Similarly, if all you can think of is sex and killing your neighbor, you might be forgiven for believing that this is what animates humanity.

 

If you have been the subject of savagery and lived through war and chaos, you might proclaim the need for a ruthless authoritarian regime to stamp out humanity’s worst excesses.

 

If you have witnessed the supreme cruelty that “holier than thou” types and other conformists can inflict on others, you might long for the state of the noble savage, where people can express themselves freely and are not stifled by legalistic and moralistic sophistery and oppression.

 

And if you are living in a world of noble propriety and mores, you might emphasize the fine moral instincts that most, or at least many, humans naturally possess.

 

But the danger is always that one merely projects one’s own state of moral development, and one’s own traits and preferences, on the rest of humanity, therefore missing crucial data points. Plus, as already mentioned, the reasoning of some thinkers might be driven by less than noble feelings: like hatred for some basic and natural moral code, or the need to normalize their own pathological drives and fantasies.
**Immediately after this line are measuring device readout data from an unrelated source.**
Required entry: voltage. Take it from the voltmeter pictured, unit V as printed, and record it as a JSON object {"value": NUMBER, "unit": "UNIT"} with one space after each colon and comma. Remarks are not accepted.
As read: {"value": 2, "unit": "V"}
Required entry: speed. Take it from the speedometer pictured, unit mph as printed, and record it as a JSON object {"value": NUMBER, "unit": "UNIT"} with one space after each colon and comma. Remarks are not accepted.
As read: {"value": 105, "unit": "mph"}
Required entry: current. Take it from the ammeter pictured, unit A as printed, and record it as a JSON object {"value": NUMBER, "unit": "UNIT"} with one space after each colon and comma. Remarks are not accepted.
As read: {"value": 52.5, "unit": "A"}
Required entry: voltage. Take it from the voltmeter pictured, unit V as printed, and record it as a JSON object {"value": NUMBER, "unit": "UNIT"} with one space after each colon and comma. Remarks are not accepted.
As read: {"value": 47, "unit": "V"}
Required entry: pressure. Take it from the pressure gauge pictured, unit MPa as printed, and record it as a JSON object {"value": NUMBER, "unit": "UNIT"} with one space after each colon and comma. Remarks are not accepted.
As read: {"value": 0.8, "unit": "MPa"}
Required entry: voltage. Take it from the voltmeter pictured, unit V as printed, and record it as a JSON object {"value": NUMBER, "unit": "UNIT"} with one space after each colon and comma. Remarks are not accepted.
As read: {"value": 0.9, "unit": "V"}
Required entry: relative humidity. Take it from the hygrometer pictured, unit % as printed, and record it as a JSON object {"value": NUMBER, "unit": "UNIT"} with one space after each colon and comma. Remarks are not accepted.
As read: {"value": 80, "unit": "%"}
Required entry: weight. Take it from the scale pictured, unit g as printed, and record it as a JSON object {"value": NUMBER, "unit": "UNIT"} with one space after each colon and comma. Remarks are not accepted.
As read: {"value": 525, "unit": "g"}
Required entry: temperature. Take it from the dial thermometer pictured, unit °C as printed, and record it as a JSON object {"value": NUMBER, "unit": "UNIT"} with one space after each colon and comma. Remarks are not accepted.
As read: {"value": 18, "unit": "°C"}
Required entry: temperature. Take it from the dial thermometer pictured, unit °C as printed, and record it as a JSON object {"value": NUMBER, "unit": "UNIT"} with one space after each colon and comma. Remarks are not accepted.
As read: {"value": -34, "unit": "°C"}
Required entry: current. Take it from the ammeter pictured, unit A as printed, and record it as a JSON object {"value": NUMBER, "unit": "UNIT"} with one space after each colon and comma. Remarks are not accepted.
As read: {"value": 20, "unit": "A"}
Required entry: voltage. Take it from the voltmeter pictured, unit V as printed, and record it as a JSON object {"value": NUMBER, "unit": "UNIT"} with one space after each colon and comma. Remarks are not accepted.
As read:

In these cases, everything that justifies such pathology will be gladly used.

 

And so, the noble savage quickly becomes a euphemism for the unleashed psychopath.

 

It helps if we can broaden our horizon and not get too attached to one theory or the other. This hopefully lets us see more and widen our filter, as it were, when looking at reality.

 

Not all humans are the same, and not all situations are created equal. The more we grow, the more we see.